Deputy Minister-President of Schleswig-Holstein
- In office 2000–2005
- Preceded by: Rainder Steenblock
- Succeeded by: Ute Erdsiek-Rave

Schleswig-Holstein Minister of Justice, Women, Youth and Family
- In office 2000–2005
- Appointed by: Heide Simonis
- Preceded by: Gerd Walter
- Succeeded by: Uwe Döring

Member of the Schleswig-Holstein Landtag
- In office 2006–2007

Regierungspräsidentin of Düsseldorf
- In office 18 August 2010 – 31 August 2017
- Preceded by: Jürgen Büssow
- Succeeded by: Birgitta Radermacher

Personal details
- Born: 24 June 1948 (age 78) Bergisch Gladbach
- Party: Alliance 90/The Greens Alliance 90/The Greens

= Annemarie Lütkes =

German politician

Annemarie Lütkes (born 24 June 1948) is a German politician and member of The Greens. From 2000 to 2005 she served as Deputy Minister-President of Schleswig-Holstein and as Schleswig-Holstein Minister of Justice, Women, Youth and Family.

● **Stored data**
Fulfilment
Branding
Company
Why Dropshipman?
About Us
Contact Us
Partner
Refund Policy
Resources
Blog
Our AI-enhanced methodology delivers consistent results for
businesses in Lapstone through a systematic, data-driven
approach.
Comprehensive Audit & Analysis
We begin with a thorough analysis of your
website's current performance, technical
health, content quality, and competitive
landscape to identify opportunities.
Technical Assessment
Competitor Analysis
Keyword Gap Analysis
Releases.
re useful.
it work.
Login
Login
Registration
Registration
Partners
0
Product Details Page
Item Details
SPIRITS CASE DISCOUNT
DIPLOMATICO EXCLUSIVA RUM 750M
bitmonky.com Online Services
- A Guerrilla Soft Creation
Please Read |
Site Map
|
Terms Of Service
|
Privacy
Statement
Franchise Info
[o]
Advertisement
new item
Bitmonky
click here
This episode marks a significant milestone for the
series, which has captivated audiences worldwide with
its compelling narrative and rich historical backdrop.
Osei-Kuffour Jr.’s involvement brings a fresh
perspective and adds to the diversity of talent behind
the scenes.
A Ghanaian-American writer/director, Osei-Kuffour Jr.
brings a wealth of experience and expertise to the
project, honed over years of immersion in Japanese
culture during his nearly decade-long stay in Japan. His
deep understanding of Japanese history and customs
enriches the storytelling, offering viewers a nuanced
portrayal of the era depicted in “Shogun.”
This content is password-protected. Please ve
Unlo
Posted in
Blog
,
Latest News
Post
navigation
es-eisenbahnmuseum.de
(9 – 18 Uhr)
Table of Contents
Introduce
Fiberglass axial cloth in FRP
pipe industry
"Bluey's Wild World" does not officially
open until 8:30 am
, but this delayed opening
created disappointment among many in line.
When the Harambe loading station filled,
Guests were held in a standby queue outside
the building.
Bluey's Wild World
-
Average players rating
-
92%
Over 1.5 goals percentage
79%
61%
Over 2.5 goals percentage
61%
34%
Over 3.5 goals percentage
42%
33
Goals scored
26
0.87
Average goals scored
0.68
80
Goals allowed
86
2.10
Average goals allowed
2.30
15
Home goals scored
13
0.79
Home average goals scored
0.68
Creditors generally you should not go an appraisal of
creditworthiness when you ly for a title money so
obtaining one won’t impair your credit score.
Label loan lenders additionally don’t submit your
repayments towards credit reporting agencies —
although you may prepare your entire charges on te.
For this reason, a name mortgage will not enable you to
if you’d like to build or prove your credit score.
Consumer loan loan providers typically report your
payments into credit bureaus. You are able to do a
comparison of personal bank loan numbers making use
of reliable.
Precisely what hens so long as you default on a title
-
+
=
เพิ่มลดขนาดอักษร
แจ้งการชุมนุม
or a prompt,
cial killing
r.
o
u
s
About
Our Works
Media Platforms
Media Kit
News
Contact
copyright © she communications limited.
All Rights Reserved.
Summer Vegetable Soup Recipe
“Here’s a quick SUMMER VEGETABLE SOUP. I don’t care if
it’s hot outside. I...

● **Explore the material**
- 1) In the passage on Annemarie Lütkes, rewrite the part starting at "Annemarie Lütkes (born" and ending at "Youth and Family.", replacing "Deputy Minister-President" with "deputy head of government".
- 2) Summarize the text about Annemarie Lütkes in three sentences.

● **Results for the exercise**
- 1)
Annemarie Lütkes (born 24 June 1948) is a German politician and member of The Greens. From 2000 to 2005 she served as deputy head of government of Schleswig-Holstein and as Schleswig-Holstein Minister of Justice, Women, Youth and Family.

- 2) Annemarie Lütkes, born 24 June 1948 in Bergisch Gladbach, is a German politician and a member of The Greens. From 2000 to 2005 she served as Deputy Minister-President of Schleswig-Holstein and as Schleswig-Holstein Minister of Justice, Women, Youth and Family. She was later a member of the Schleswig-Holstein Landtag from 2006 to 2007 and Regierungspräsidentin of Düsseldorf from 2010 to 2017.